# Dead engine



## Redbeard (Dec 25, 2009)

My Bachmann Santa Fe 350 engine stopped working today. It had started to make loud squealing noise after about 30 min of operation. I have heard the same noise from cheap bronze berrings in fan motors. I put one drop of Sewing machine oil on each end of the motor and the noise stopped. All was fine for about 4 hours of "play" time. The noise started again and then the engine stopped and the headlight went out. I looked at the end of the armature and there is melted plastic around it. I guess it is really dead? Did the hot oil strip the insulation from the motor wiring inside the little round motor? The motor is about the size of three silver dollars stacked together.

Does any one have a disassembly plan? This was a used train set, I do not have any papers or diagrams. It did not show up on net searches. How should I go about trying to repair/troubleshoot this?

The circuit board on top of the engine has KADER 8102 in the copper foil, and the number 30611 in 1/4" white letters. On the weight box underneath,it reads Bachmann - Hong Cong.

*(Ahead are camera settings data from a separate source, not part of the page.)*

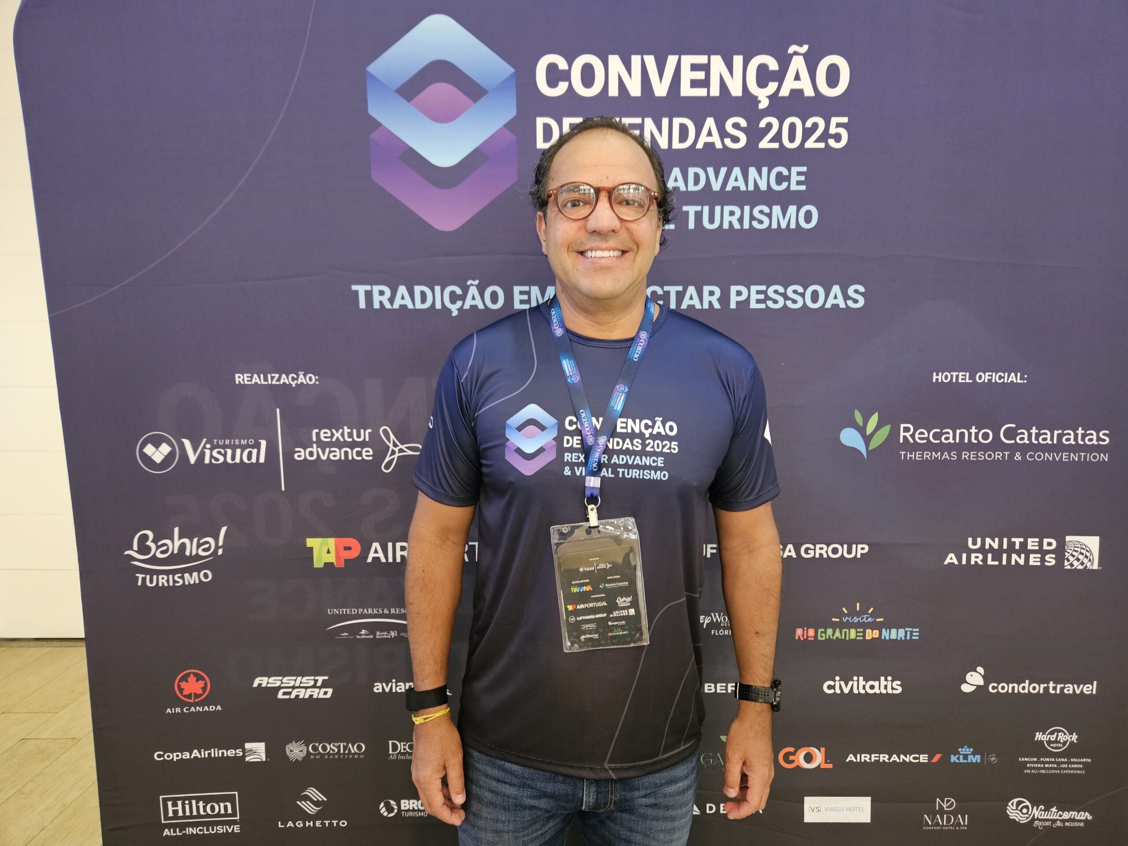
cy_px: 423
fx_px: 749
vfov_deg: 58.9
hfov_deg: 73.9
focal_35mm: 23
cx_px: 564
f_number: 1.8
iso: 640
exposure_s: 1/40
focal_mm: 5.4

I know the oil was a bad Idea, never again without a manual and the proper oil.

Thanks, from a rookie.


----------



## vtecnturbo (Dec 24, 2009)

i just opened the holiday train set by bachmann the other day for my daughter. here a photos of the engine break down and an address W/ phone for service i know they have lifetime warranties. 

























sorry to hear about your loss  the quality is so so of the photos i sorry for that it was the fastest i could get them up taking them with my cell phone. hope this helps.


----------



## alcoman (Nov 4, 2009)

I doubt that the sewing machine oil killed it. Bachmann trains just don't seem to have a long run life. If you want an engine that will provide years of service, I would suggest you get one from Athearn or Atlas. I doubt the Bachmann is worth the time or effort to repair.


----------



## shaygetz (Sep 23, 2007)

Sadly the "Kader" tells the whole story...it simply wasn't made for much more than the toy set crowd. The oil at best only finished off what was already going on...



















...more heartaches awaited in the drive train in the future...










As was recommended before, pick up an Athearn or Atlas, they will faithfully serve you for a very long time.


----------



## tkruger (Jan 18, 2009)

Life Like if as bad or worse than Bachmann with those pancake motors. I have to agree that the Athern are excellent.


----------